◆ DESCRIPTION OF THE TASK: Skip the pictures. Retype exactly, and only, the lines between the line holding "Douglas county libraries, Tulsa" and the last line below, inclusive.
------ THE DATA
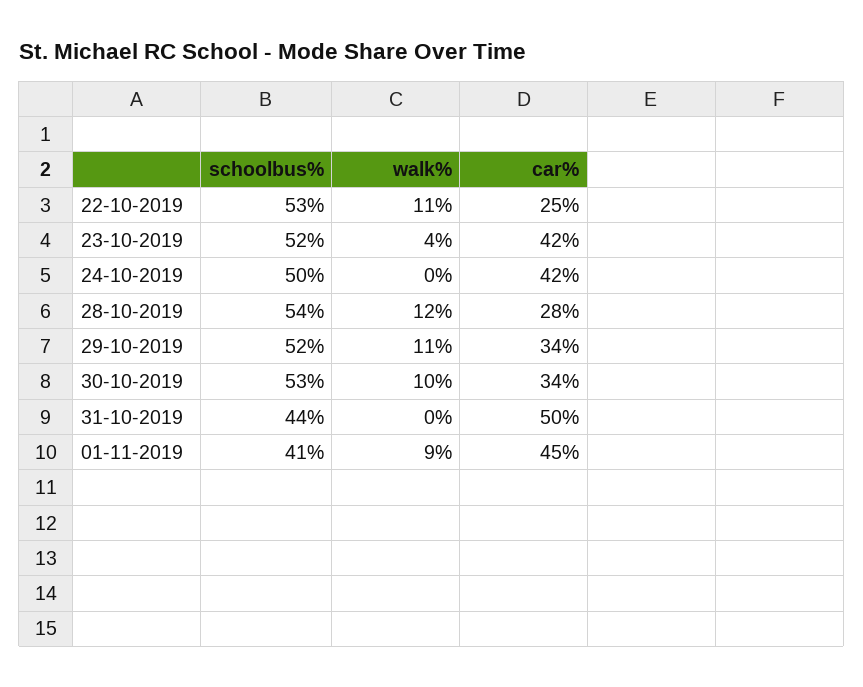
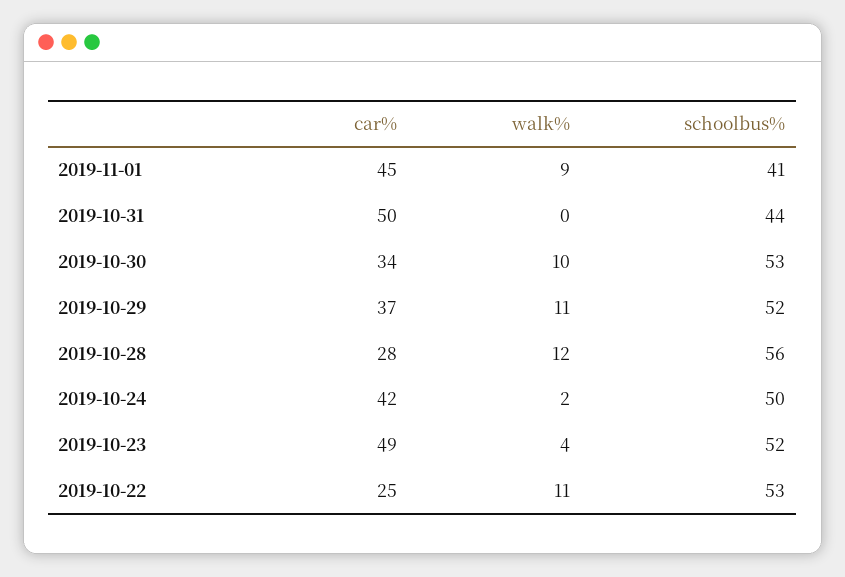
car%, 23-10-2019: 42 -> 49
walk%, 24-10-2019: 0 -> 2
schoolbus%, 28-10-2019: 54 -> 56
car%, 29-10-2019: 34 -> 37

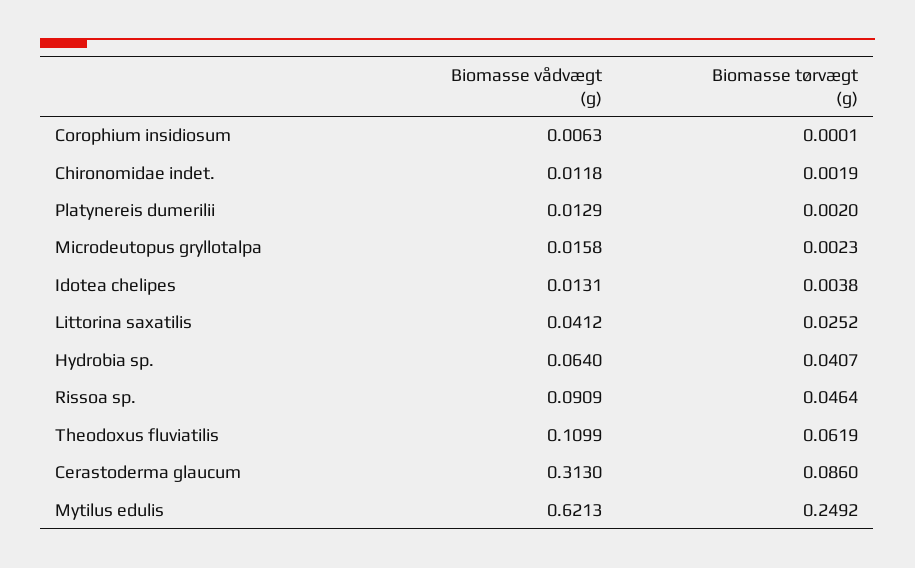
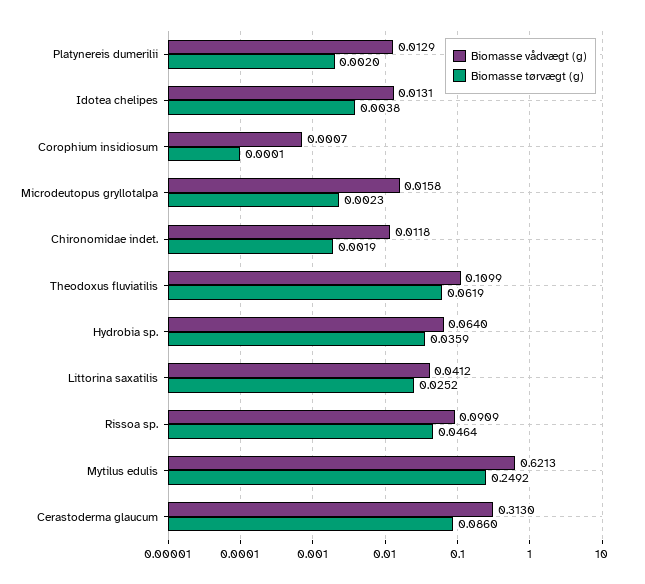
Biomasse vådvægt (g), Corophium insidiosum: 0.0063 -> 0.0007
Biomasse tørvægt (g), Hydrobia sp.: 0.0407 -> 0.0359

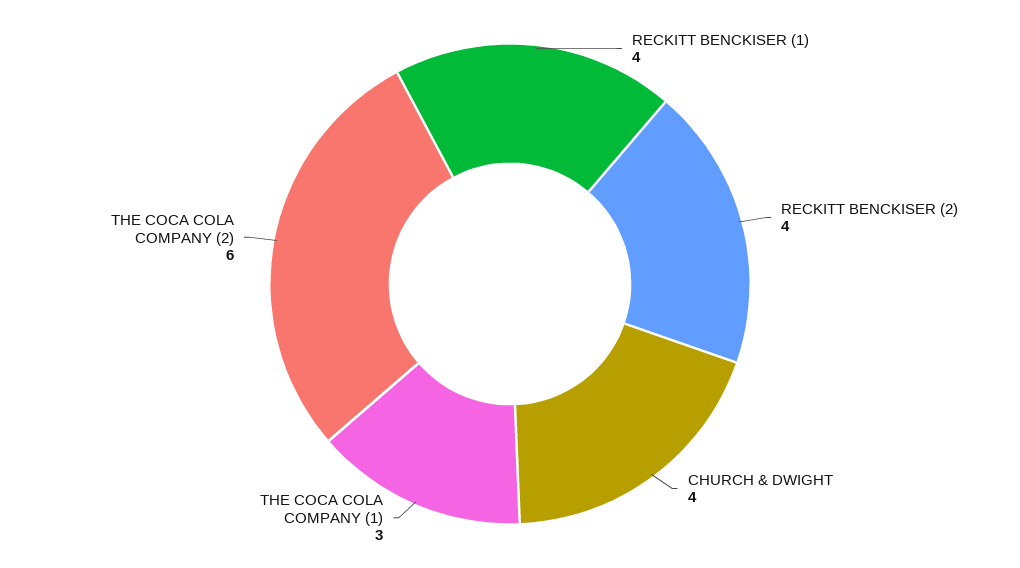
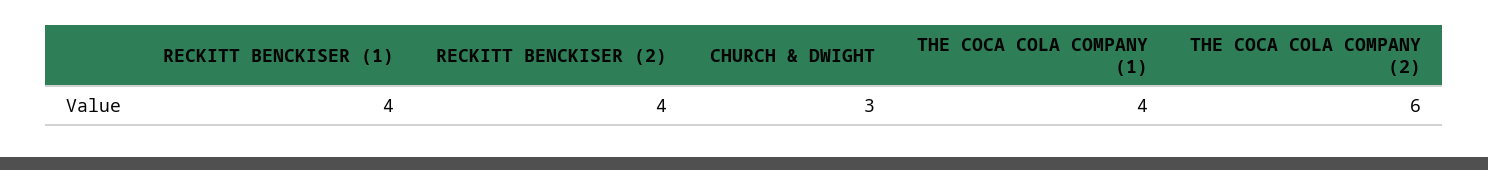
CHURCH & DWIGHT: 4 -> 3
THE COCA COLA COMPANY (1): 3 -> 4

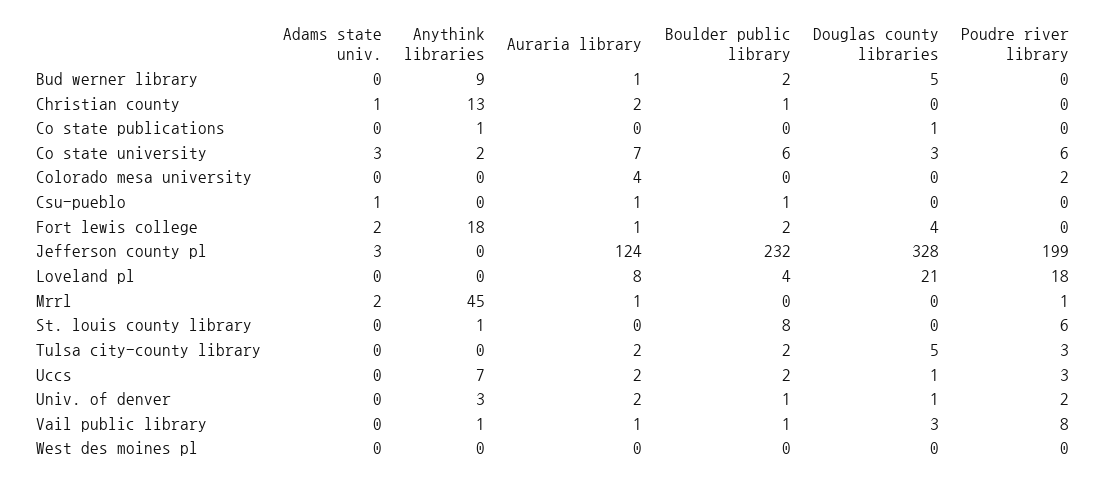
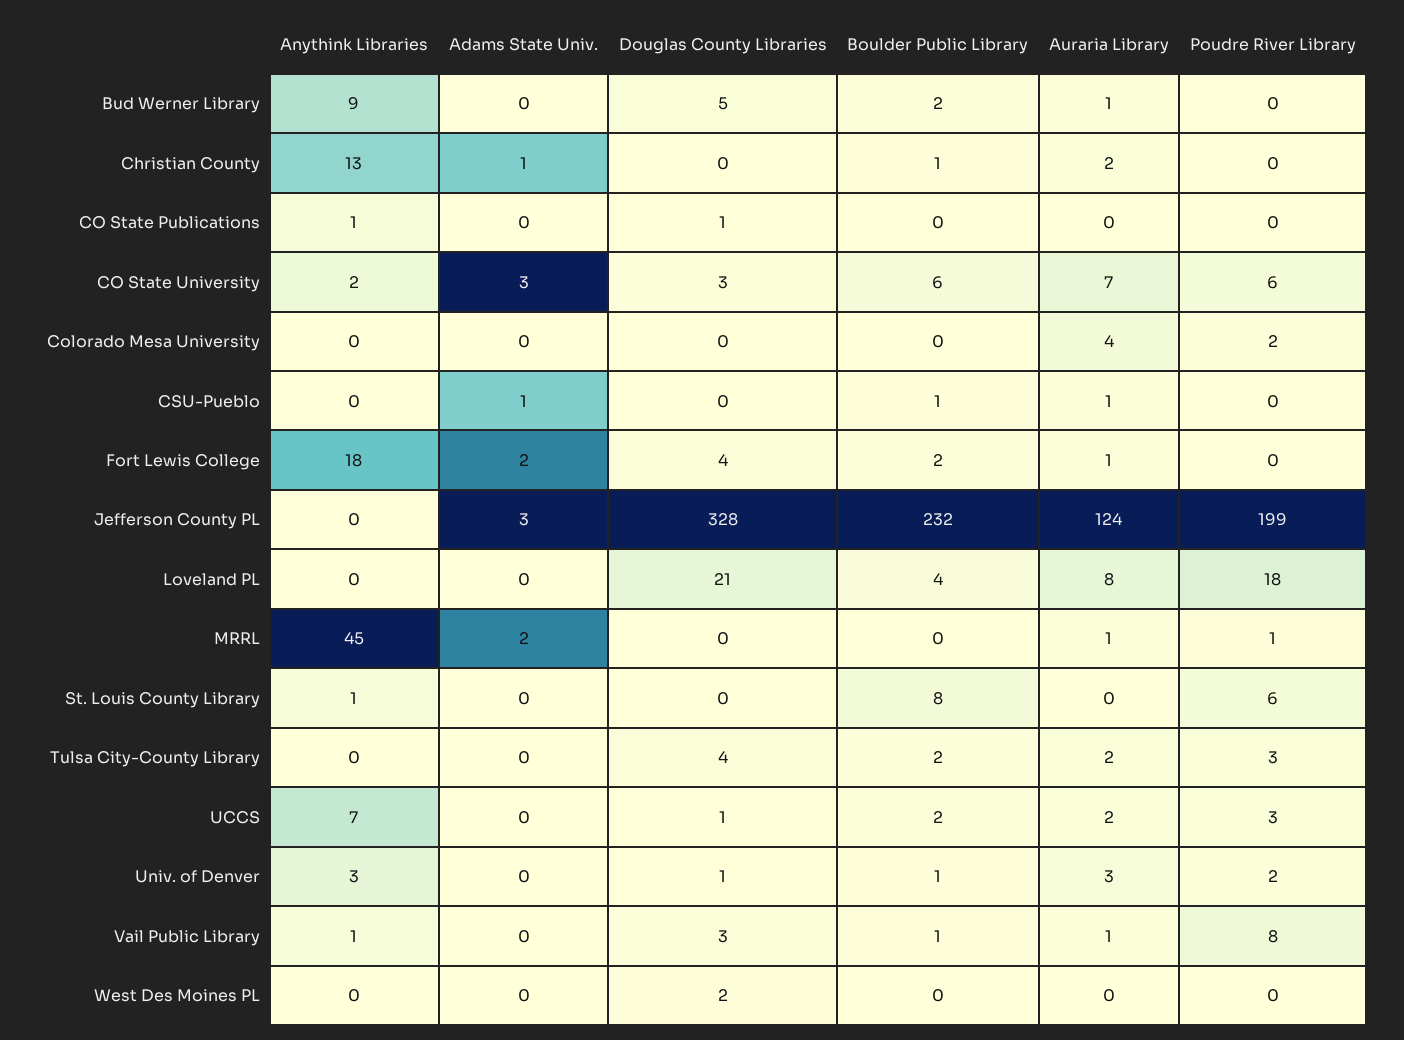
Douglas county libraries, Tulsa city-county library: 5 -> 4
Auraria library, Univ. of denver: 2 -> 3
Douglas county libraries, West des moines pl: 0 -> 2

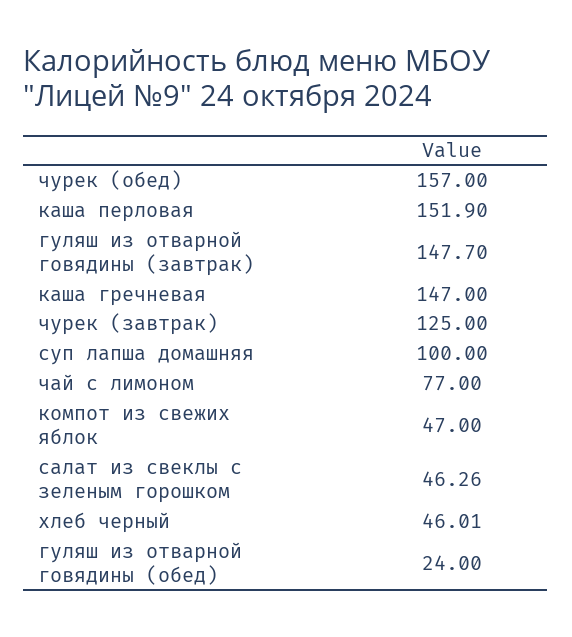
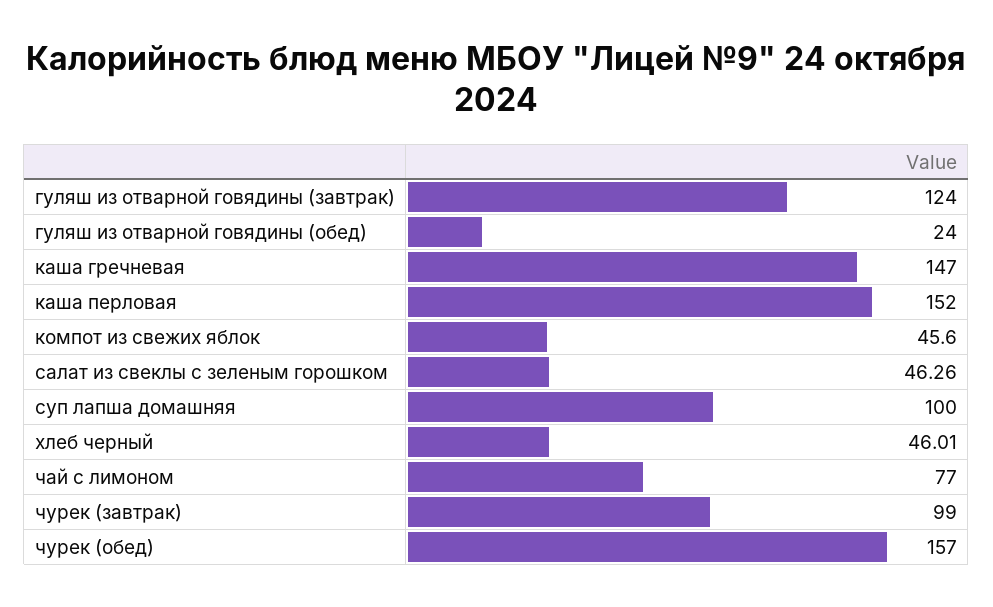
каша перловая: 151.9 -> 152
гуляш из отварной говядины (завтрак): 147.7 -> 124
чурек (завтрак): 125 -> 99
компот из свежих яблок: 47 -> 45.6

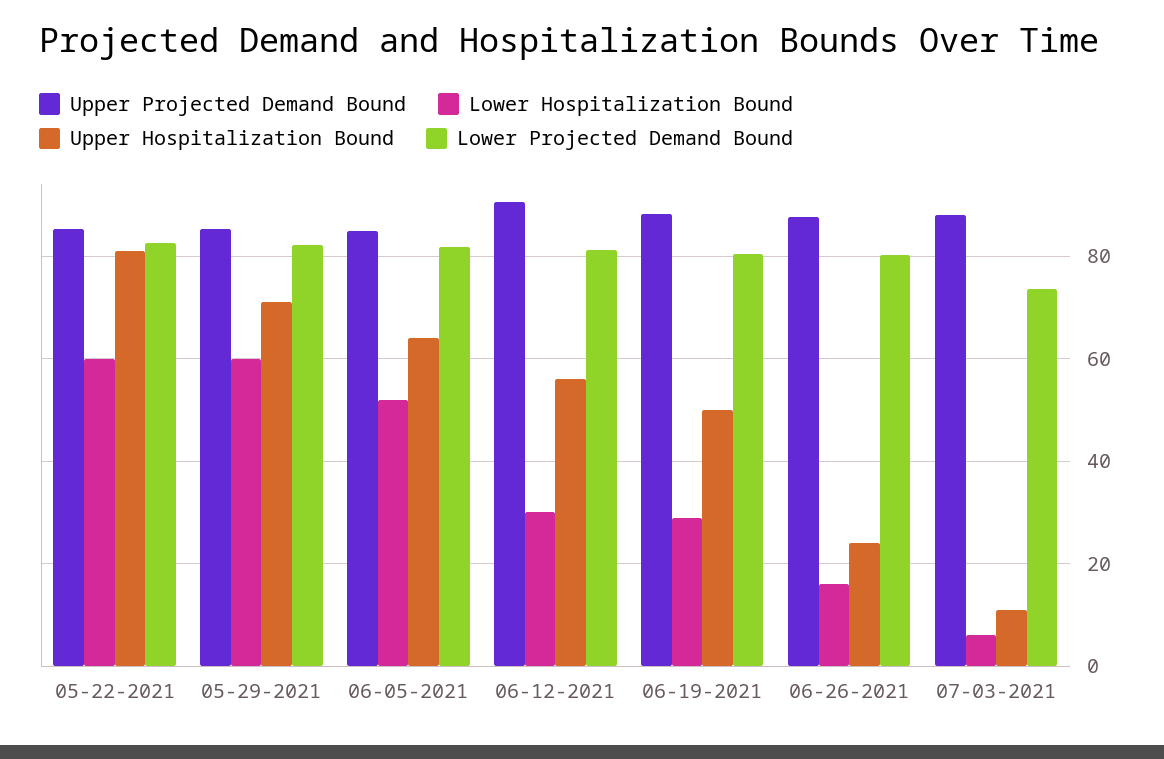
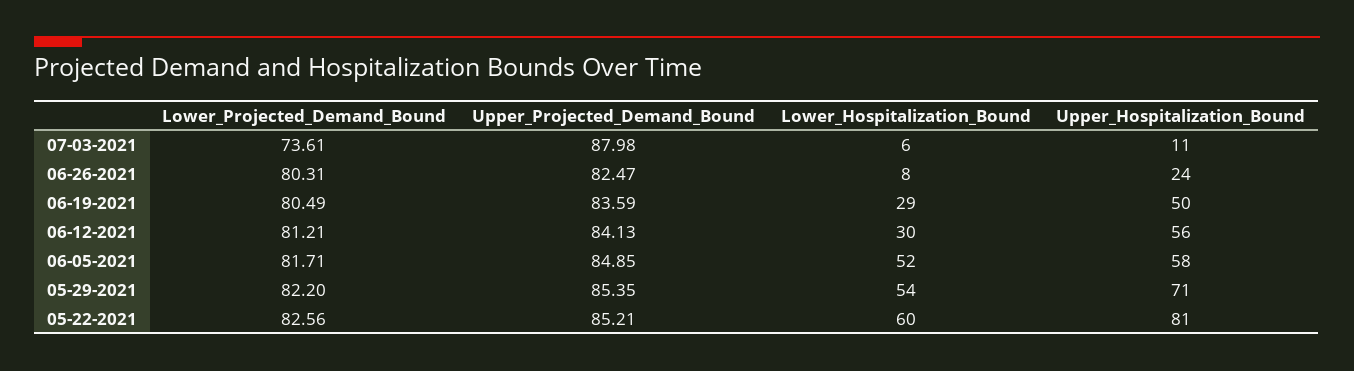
Lower Hospitalization Bound, 05-29-2021: 60 -> 54
Upper Hospitalization Bound, 06-05-2021: 64 -> 58
Upper Projected Demand Bound, 06-12-2021: 90 -> 84.13
Upper Projected Demand Bound, 06-19-2021: 88 -> 83.59
Upper Projected Demand Bound, 06-26-2021: 88 -> 82.47
Lower Hospitalization Bound, 06-26-2021: 16 -> 8

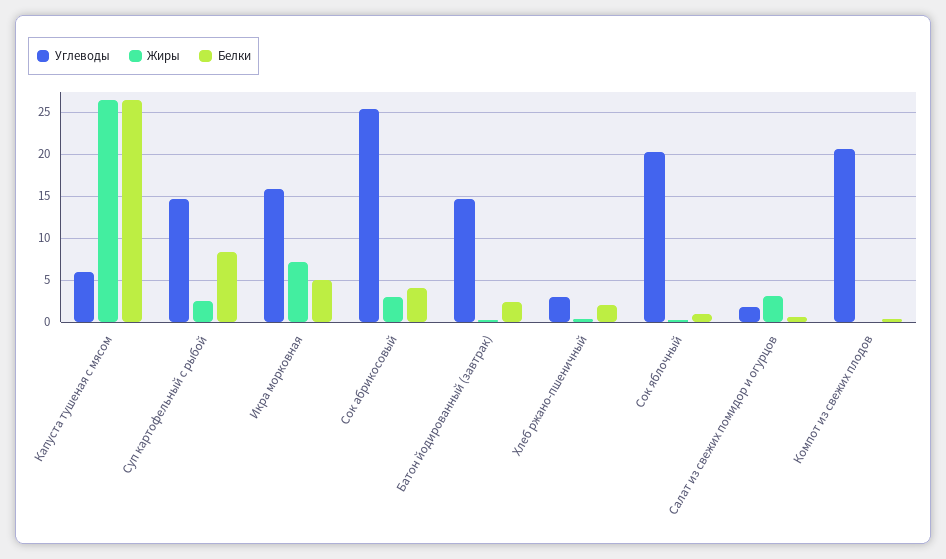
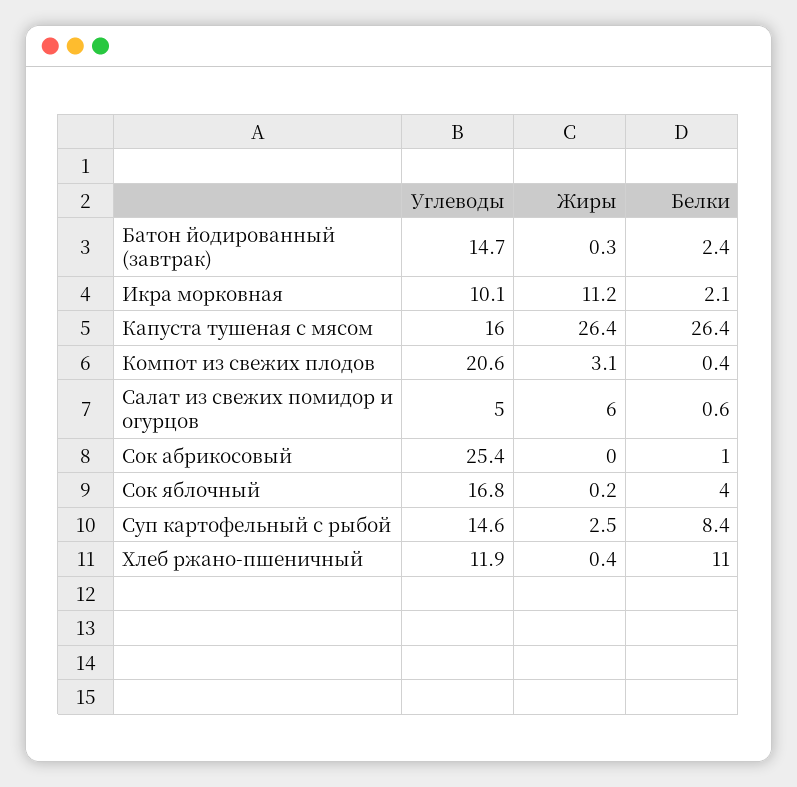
Углеводы, Капуста тушеная с мясом: 6 -> 16
Углеводы, Икра морковная: 16 -> 10.1
Жиры, Икра морковная: 7 -> 11.2
Белки, Икра морковная: 5 -> 2.1
Жиры, Сок абрикосовый: 3 -> 0
Белки, Сок абрикосовый: 4 -> 1
Углеводы, Хлеб ржано-пшеничный: 3 -> 11.9
Белки, Хлеб ржано-пшеничный: 2 -> 11
Углеводы, Сок яблочный: 20 -> 16.8
Белки, Сок яблочный: 1 -> 4
Углеводы, Салат из свежих помидор и огурцов: 2 -> 5
Жиры, Салат из свежих помидор и огурцов: 3 -> 6
Жиры, Компот из свежих плодов: 0 -> 3.1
------------
◆ ANSWER TO THE EXERCISE:
Douglas county libraries, Tulsa city-county library: 5 -> 4
Auraria library, Univ. of denver: 2 -> 3
Douglas county libraries, West des moines pl: 0 -> 2

каша перловая: 151.9 -> 152
гуляш из отварной говядины (завтрак): 147.7 -> 124
чурек (завтрак): 125 -> 99
компот из свежих яблок: 47 -> 45.6

Lower Hospitalization Bound, 05-29-2021: 60 -> 54
Upper Hospitalization Bound, 06-05-2021: 64 -> 58
Upper Projected Demand Bound, 06-12-2021: 90 -> 84.13
Upper Projected Demand Bound, 06-19-2021: 88 -> 83.59
Upper Projected Demand Bound, 06-26-2021: 88 -> 82.47
Lower Hospitalization Bound, 06-26-2021: 16 -> 8

Углеводы, Капуста тушеная с мясом: 6 -> 16
Углеводы, Икра морковная: 16 -> 10.1
Жиры, Икра морковная: 7 -> 11.2
Белки, Икра морковная: 5 -> 2.1
Жиры, Сок абрикосовый: 3 -> 0
Белки, Сок абрикосовый: 4 -> 1
Углеводы, Хлеб ржано-пшеничный: 3 -> 11.9
Белки, Хлеб ржано-пшеничный: 2 -> 11
Углеводы, Сок яблочный: 20 -> 16.8
Белки, Сок яблочный: 1 -> 4
Углеводы, Салат из свежих помидор и огурцов: 2 -> 5
Жиры, Салат из свежих помидор и огурцов: 3 -> 6
Жиры, Компот из свежих плодов: 0 -> 3.1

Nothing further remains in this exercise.